Bateman also refrained from providing audiences with any information concerning the history of the Jewish community in Hebron up to the 20th century or the more recent history – the Hebron Protocol – that would help listeners understand that there are “Jewish settlements …right in the centre of the old city” because the Palestinians agreed to that arrangement twenty years ago. He did however find it important to describe “pretty chaotic scenes” at the UNESCO vote before Coomarasamy made a vague reference to some more history: that of the Palestinian delegation’s repeated exploitation of the UN’s cultural forum for the denial of Jewish history and delegitimisation of Israel.

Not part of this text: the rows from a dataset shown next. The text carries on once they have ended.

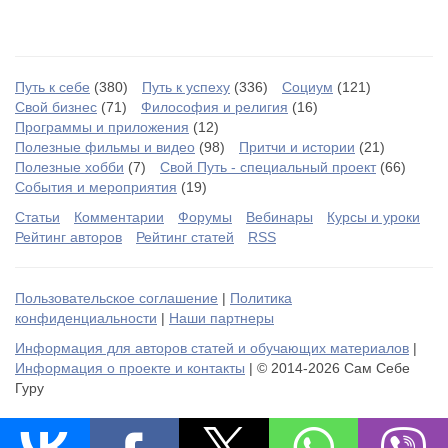
Путь к себе
(380)
Путь к успеху
(336)
Социум
(121)
Свой бизнес
(71)
Философия и религия
(16)
Программы и приложения
(12)
Полезные фильмы и видео
(98)
Притчи и истории
(21)
Полезные хобби
(7)
Свой Путь - специальный проект
(66)
События и мероприятия
(19)
Статьи
Комментарии
Форумы
Вебинары
Курсы и уроки
Рейтинг авторов
Рейтинг статей
RSS
Пользовательское соглашение
|
Политика
конфиденциальности
|
Наши партнеры
Информация для авторов статей и обучающих материалов
|
Информация о проекте и контакты
| © 2014-2026 Сам Себе
Гуру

Coomarasamy: “And Israel’s going to reduce its funding to the UN; as you say there’ve been a number of decisions by the UN that Israel is unhappy about. This is just going to make, I guess, that relationship even worse.”

Bateman: “Yeah that’s right. I mean we’ve heard Prime Minister Benjamin Netanyahu say repeatedly that parts of the UN, and particularly UNESCO, are biased against Israel; they’re politically motivated, they’re in hock to Israel’s adversaries. And when he said – as we heard in the clip there – that this was delusional yet again by UNESCO after a vote that they felt severed Judaism’s historic ties to Jerusalem itself – to the Western Wall – ah…earlier this year, so he has said after this vote that he’s gonna withdraw another million dollars of funding to the United Nations and instead, he says, he will put that money into a heritage museum in Hebron.”

Like the rest of the BBC’s coverage of this story, Bateman’s equivocal ‘he said-she said’ account and his refusal to even provide historical facts without introducing false equivalence and ‘narratives’ obviously does not meet the corporation’s mission of providing “accurate and impartial news, current affairs and factual programming of the highest editorial standards so that all audiences can engage fully with issues across the UK and the world”.